Rachel stood up, stretching her body, and went to pour herse
lf more bourbon. She desperately wanted a cigarette, but she was trying not to be so dependent on things. Well done on that, she thought wryly, pouring herself a large portion of liquor.
The celebration of Swati’s sexual awakening had meant that Rachel hadn’t thought much about the person Swati had had it with, but now her mind lingered over Arjun. He had seemed like such a smug son of a bitch to her, but perhaps that was the perfect person to have an affair with, because you knew you could get out of it with your heart intact. This is certainly revenge on Bunny, Rachel thought, smiling. Well done, Swati. Smart and savage. You are bold indeed.
She started clearing things in the kitchen, putting away dry dishes, washing Swati’s mug, setting things to rights. It was in moments like this when she liked the apartment best, when it was hers to control. Really, it was hers, and Swati’s, mostly. Dhruv had left no stamp on the place. She couldn’t get him to care about it, the furniture, the drapes. He had pointed out that she was the one with time on her hands, which was true, but still, it meant that in this, like everything else, she was alone. We can’t even share an adventure over a couch, she thought, but more ruefully than bitterly. Bourbon had softened the hard edge of her discontent, and she was thinking about him as if she had already left him, she knew. As if all this were in the past and not the present. But it is my present, she reminded herself. It doesn’t have to be, said another part of her, and she shook her head to clear it. Is that just another kind of escape? Leaving something that isn’t working?
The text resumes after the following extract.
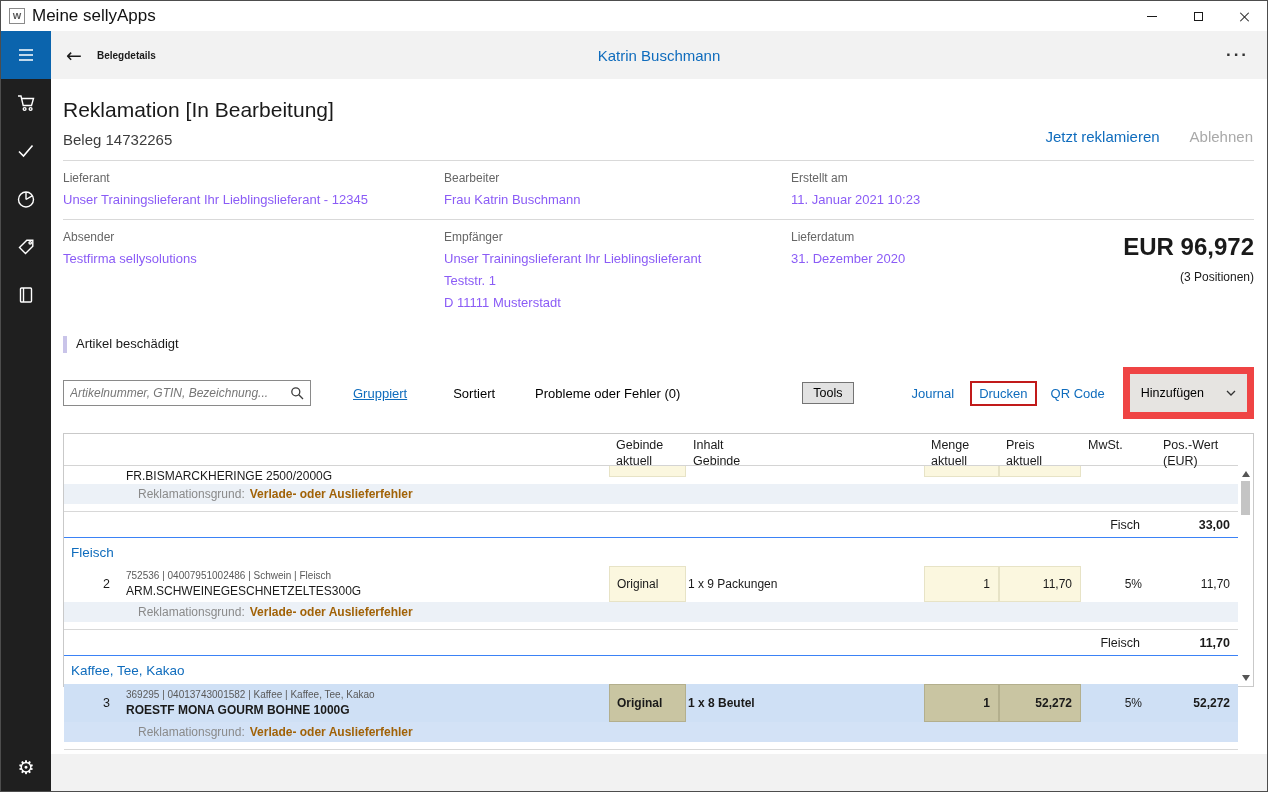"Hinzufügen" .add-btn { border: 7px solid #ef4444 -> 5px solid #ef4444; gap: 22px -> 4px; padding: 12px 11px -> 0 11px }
It was funny; of the two of them, Rachel would have been the more conventional candidate for an affair with Arjun. But it was Swati who had tempted him, not that Rachel begrudged her. Not the sex, at least. But the companionship, the giddiness, the feeling of another body touching yours, the feeling after sex when your mind is both full and empty—she was jealous of all that.
She didn’t want to have an affair. She wanted her husband. She wanted to feel close to him. She wasn’t jealous of Swati’s being with a new person, she was jealous that Swati felt connected to anyone when she did not. She should talk to Dhruv, tell him about this. She needed to connect with him, to laugh with him, to remember that he loved her and they belonged to each other.